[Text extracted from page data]

■ ■ ■ ■

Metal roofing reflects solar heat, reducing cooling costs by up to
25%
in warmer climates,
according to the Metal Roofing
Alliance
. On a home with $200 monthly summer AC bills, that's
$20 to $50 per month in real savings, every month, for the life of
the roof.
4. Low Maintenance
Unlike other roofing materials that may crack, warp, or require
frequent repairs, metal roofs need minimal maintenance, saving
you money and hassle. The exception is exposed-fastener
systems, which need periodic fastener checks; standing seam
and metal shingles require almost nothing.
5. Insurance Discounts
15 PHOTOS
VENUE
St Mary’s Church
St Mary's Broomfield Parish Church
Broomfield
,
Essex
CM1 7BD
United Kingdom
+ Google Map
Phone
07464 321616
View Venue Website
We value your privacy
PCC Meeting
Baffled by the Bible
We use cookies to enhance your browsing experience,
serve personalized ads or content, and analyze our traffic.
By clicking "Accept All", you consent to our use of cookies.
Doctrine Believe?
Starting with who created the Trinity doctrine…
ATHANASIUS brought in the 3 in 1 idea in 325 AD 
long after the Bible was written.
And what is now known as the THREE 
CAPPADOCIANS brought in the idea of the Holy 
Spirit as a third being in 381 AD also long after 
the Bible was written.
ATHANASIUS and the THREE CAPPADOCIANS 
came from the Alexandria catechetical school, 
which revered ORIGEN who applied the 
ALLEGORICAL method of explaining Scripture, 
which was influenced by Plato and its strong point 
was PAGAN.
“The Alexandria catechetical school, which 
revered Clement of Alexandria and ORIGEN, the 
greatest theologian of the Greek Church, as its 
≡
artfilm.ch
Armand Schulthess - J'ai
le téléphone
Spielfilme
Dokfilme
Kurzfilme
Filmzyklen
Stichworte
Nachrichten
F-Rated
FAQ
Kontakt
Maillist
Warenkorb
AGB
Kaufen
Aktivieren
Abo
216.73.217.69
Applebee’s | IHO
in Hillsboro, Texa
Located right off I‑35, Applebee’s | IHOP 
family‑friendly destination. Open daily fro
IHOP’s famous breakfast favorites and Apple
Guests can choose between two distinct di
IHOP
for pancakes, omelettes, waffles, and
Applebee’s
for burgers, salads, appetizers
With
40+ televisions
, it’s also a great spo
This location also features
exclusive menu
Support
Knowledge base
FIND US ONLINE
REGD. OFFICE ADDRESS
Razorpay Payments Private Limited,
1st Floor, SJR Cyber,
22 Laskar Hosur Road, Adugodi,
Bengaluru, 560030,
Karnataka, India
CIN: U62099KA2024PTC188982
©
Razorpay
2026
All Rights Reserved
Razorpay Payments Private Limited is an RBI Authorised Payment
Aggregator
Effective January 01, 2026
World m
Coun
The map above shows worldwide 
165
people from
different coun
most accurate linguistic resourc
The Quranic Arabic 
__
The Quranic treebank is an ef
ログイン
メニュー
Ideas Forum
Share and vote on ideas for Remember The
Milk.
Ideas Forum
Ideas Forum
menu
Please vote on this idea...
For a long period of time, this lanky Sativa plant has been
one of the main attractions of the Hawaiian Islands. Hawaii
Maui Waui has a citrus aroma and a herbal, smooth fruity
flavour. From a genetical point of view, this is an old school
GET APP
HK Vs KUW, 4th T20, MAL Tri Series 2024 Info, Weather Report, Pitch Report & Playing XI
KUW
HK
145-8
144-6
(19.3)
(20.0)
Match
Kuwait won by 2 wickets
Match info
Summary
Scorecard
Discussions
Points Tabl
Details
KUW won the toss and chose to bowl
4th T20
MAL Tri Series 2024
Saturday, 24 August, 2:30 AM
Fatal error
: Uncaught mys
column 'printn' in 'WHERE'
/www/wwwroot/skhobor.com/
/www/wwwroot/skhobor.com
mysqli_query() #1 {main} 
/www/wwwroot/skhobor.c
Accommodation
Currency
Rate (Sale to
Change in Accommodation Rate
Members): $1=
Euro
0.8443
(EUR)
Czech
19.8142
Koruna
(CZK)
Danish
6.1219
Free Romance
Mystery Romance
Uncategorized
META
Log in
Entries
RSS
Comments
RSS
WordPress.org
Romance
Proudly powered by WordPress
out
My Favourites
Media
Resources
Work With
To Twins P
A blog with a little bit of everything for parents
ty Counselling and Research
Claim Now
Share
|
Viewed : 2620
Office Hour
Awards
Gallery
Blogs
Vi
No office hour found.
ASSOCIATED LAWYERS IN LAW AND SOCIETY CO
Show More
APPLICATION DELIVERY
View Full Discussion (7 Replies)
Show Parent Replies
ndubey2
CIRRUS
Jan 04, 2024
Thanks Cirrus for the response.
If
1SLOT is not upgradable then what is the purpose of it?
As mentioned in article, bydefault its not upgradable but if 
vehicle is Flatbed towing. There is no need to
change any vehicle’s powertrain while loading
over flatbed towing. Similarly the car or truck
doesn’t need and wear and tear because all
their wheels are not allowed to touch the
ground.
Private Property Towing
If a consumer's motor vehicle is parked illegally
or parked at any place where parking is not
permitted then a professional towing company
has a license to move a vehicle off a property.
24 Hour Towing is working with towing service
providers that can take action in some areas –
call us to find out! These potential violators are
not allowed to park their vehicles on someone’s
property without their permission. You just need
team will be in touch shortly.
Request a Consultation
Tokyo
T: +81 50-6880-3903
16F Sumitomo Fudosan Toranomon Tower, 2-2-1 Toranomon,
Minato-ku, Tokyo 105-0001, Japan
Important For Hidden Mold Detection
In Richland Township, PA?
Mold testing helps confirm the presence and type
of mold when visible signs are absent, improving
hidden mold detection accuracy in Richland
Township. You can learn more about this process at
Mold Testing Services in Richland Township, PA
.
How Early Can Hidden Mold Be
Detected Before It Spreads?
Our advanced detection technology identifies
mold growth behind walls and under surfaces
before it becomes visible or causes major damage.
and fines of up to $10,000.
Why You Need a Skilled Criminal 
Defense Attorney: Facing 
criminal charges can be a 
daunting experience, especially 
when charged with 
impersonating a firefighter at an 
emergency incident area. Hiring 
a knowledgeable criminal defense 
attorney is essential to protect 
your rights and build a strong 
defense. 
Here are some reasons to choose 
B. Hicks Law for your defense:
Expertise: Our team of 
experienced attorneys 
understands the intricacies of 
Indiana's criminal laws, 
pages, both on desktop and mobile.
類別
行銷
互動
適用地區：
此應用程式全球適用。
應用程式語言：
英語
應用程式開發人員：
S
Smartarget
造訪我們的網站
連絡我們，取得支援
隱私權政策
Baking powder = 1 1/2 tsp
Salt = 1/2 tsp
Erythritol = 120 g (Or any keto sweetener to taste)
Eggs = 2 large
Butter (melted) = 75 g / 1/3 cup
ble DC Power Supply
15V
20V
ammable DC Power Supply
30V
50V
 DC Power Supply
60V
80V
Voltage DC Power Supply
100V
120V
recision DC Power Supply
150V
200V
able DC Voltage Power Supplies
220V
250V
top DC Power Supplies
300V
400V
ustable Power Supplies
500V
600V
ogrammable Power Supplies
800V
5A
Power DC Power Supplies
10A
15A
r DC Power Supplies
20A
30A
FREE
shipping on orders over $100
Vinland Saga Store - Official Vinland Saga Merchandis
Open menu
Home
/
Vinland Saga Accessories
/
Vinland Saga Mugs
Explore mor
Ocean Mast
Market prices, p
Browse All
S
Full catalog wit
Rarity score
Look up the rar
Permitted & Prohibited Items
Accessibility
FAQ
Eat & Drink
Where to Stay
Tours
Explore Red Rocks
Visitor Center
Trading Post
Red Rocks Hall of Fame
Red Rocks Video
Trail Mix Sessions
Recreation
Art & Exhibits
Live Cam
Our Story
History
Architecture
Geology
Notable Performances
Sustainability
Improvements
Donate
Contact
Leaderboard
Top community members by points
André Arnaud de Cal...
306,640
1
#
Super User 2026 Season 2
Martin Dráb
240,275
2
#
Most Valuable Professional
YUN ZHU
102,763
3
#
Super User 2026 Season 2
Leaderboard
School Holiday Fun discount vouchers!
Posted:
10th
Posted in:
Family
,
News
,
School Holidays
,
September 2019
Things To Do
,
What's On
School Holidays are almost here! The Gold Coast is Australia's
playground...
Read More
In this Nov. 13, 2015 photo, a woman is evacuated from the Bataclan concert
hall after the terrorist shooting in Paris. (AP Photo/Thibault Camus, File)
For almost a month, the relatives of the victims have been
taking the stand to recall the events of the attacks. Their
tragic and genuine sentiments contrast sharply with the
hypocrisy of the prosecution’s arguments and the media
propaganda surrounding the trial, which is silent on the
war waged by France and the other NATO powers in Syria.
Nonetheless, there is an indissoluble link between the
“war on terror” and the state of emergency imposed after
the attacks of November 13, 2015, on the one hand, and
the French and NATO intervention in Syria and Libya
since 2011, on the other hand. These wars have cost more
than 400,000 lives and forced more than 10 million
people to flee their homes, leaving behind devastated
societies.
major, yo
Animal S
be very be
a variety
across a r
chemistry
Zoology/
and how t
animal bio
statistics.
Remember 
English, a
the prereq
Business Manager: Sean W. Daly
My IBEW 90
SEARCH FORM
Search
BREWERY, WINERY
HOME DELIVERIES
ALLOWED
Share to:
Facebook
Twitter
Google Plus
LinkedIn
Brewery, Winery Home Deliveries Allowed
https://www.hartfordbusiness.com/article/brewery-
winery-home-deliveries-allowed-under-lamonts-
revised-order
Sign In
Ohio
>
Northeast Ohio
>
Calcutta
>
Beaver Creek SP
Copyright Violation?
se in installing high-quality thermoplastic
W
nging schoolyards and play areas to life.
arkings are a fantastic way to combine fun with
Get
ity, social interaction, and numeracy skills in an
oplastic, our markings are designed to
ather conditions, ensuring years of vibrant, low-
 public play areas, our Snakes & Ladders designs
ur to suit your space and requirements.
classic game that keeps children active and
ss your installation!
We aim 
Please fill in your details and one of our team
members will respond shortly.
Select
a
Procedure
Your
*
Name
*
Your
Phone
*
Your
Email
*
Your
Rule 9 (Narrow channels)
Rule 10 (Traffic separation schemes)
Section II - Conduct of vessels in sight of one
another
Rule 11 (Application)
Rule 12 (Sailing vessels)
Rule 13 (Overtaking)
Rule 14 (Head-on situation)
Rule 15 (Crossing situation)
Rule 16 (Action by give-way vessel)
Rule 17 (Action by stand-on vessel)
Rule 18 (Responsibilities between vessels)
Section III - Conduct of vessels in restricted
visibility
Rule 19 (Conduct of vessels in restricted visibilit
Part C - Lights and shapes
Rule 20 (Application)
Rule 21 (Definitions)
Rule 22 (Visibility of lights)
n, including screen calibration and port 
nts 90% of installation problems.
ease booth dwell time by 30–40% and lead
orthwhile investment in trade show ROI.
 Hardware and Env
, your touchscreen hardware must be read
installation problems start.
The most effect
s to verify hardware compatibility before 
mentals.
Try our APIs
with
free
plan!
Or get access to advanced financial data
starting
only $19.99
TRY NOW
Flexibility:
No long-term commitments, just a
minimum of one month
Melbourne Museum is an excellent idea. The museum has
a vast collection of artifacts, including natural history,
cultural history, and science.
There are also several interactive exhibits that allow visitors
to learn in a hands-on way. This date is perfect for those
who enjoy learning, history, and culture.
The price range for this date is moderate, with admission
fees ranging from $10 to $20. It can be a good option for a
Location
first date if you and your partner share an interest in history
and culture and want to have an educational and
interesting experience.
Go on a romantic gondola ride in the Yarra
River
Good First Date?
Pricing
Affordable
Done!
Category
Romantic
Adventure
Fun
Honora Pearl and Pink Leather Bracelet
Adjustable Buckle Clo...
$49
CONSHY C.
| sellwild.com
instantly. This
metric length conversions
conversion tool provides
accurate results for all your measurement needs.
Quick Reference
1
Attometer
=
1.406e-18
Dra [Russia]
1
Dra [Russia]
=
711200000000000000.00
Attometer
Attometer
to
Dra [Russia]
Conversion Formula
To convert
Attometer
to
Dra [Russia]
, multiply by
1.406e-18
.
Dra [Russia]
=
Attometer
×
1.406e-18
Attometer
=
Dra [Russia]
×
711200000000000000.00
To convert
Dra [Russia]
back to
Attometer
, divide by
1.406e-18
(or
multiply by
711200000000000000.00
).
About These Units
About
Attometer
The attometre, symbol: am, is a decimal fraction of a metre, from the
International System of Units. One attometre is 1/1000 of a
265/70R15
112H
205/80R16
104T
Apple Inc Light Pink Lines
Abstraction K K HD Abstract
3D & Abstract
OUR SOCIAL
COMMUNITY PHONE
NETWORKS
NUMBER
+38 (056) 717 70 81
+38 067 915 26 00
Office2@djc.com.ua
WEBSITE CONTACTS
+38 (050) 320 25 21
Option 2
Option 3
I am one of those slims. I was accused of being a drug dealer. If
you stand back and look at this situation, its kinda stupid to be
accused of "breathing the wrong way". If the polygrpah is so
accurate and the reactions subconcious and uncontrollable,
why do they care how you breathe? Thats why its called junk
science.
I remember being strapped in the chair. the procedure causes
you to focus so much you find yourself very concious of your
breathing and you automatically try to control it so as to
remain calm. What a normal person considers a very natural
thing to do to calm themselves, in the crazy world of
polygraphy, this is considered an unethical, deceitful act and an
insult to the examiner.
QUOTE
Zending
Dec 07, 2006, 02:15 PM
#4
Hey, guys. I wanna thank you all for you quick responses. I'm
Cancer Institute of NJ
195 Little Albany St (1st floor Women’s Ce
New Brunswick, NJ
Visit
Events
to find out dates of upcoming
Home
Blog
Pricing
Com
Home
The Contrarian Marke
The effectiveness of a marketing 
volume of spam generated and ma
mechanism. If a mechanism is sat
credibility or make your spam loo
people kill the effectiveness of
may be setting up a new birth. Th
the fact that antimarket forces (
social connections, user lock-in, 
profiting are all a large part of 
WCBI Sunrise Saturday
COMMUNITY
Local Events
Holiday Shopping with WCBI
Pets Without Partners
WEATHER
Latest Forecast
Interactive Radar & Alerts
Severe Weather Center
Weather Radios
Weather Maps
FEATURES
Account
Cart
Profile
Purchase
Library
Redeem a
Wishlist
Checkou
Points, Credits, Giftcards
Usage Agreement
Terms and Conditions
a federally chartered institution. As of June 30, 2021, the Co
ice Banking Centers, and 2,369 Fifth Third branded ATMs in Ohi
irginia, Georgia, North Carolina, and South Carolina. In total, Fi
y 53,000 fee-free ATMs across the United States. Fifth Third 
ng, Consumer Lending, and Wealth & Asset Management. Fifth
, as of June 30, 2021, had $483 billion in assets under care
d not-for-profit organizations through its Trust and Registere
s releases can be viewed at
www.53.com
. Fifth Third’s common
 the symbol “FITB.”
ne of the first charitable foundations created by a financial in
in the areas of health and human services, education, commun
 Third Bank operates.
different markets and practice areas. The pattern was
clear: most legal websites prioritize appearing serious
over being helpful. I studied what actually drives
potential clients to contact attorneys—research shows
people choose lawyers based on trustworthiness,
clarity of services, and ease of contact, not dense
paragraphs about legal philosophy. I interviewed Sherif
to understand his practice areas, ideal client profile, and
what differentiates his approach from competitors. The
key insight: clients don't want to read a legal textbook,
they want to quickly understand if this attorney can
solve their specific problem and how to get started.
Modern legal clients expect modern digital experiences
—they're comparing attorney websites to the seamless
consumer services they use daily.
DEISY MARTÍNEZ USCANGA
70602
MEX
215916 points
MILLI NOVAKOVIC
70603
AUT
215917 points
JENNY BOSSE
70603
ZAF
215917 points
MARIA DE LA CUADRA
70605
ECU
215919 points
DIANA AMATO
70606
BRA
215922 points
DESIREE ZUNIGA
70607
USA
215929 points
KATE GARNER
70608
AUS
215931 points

■ ■ ■ ■

→ Task description:
Copy the items from their first line through the line containing "Doctrine Believe?", with that line included.

→ Written answer:
Metal roofing reflects solar heat, reducing cooling costs by up to
25%
in warmer climates,
according to the Metal Roofing
Alliance
. On a home with $200 monthly summer AC bills, that's
$20 to $50 per month in real savings, every month, for the life of
the roof.
4. Low Maintenance
Unlike other roofing materials that may crack, warp, or require
frequent repairs, metal roofs need minimal maintenance, saving
you money and hassle. The exception is exposed-fastener
systems, which need periodic fastener checks; standing seam
and metal shingles require almost nothing.
5. Insurance Discounts
15 PHOTOS
VENUE
St Mary’s Church
St Mary's Broomfield Parish Church
Broomfield
,
Essex
CM1 7BD
United Kingdom
+ Google Map
Phone
07464 321616
View Venue Website
We value your privacy
PCC Meeting
Baffled by the Bible
We use cookies to enhance your browsing experience,
serve personalized ads or content, and analyze our traffic.
By clicking "Accept All", you consent to our use of cookies.
Doctrine Believe?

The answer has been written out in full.